Section du document »
______

La « faute lourde » doit être interprétée comme un cas de négligence plus grave qu’un simple défaut de prudence raisonnable. Il doit y avoir un degré important de négligence qui corresponde à une action délibérée, une indifférence au respect de la Loi.

 

[26]         Pareillement, le juge en chef Bowman a renchéri dans la décision DeCosta c. La Reine. [4]

 

 

Pour établir la distinction entre la faute « ordinaire » ou la négligence et la faute « lourde », il faut examiner plusieurs facteurs. Un de ces facteurs est bien entendu l’importance de l’omission relative au revenu déclaré. Il y a aussi la faculté du contribuable de découvrir l’erreur, ainsi que le niveau d’instruction du contribuable et son intelligence apparente. Il n’existe aucun facteur qui soit prédominant. Il faut accorder à chacun des facteurs le poids qu’il convient dans le contexte de l’ensemble de la preuve.

 

[27]         Je ne crois tout simplement pas que l’appelant ait atteint le seuil de la négligence grave par ses actions, et sa conduite a été adéquate selon les circonstances. Il y a lieu d’annuler la pénalité.

______

Extraits du listing »

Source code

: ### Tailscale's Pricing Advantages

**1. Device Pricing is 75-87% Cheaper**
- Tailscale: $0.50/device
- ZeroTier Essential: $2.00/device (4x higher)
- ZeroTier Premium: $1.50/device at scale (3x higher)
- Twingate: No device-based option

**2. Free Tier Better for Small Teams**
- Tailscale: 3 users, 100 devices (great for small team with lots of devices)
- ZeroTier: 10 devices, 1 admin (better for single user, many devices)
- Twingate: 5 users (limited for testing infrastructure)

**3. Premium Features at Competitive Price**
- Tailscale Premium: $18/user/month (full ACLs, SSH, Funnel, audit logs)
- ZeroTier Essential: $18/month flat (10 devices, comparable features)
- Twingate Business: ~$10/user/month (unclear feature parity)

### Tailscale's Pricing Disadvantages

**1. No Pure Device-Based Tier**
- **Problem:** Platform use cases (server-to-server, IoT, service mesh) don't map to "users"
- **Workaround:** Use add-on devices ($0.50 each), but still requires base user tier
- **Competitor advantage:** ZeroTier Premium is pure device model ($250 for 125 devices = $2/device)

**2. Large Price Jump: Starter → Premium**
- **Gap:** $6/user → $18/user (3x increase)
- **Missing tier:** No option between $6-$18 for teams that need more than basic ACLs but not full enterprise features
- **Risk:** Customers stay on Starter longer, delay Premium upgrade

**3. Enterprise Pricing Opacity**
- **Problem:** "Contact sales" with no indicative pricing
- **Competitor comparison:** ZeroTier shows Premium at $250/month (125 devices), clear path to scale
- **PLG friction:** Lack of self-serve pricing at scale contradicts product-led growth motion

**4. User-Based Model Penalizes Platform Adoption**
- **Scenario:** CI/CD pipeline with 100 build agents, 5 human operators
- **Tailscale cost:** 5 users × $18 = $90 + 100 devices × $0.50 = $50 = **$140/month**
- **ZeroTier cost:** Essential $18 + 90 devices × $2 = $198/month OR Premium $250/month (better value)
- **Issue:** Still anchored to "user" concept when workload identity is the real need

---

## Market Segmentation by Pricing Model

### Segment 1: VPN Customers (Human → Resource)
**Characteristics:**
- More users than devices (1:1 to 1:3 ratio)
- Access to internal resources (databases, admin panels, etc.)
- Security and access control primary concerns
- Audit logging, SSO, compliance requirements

______

Problèmes à résoudre »
1. Résumez en deux phrases le passage sur la faute lourde.
2. Recopiez le passage sur la faute lourde à partir de « Pour établir la » jusqu'à « de la preuve. ».
Vous n'aurez pas besoin du listing.

Vos réponses »
1. La faute lourde suppose une négligence plus grave qu'un simple défaut de prudence raisonnable, qui correspond à une action délibérée ou à une indifférence au respect de la Loi. Pour la distinguer de la faute ordinaire, il faut examiner plusieurs facteurs sans qu'aucun ne prédomine, et l'appelant n'ayant pas atteint le seuil de la négligence grave, la pénalité doit être annulée.

2.
Pour établir la distinction entre la faute « ordinaire » ou la négligence et la faute « lourde », il faut examiner plusieurs facteurs. Un de ces facteurs est bien entendu l’importance de l’omission relative au revenu déclaré. Il y a aussi la faculté du contribuable de découvrir l’erreur, ainsi que le niveau d’instruction du contribuable et son intelligence apparente. Il n’existe aucun facteur qui soit prédominant. Il faut accorder à chacun des facteurs le poids qu’il convient dans le contexte de l’ensemble de la preuve.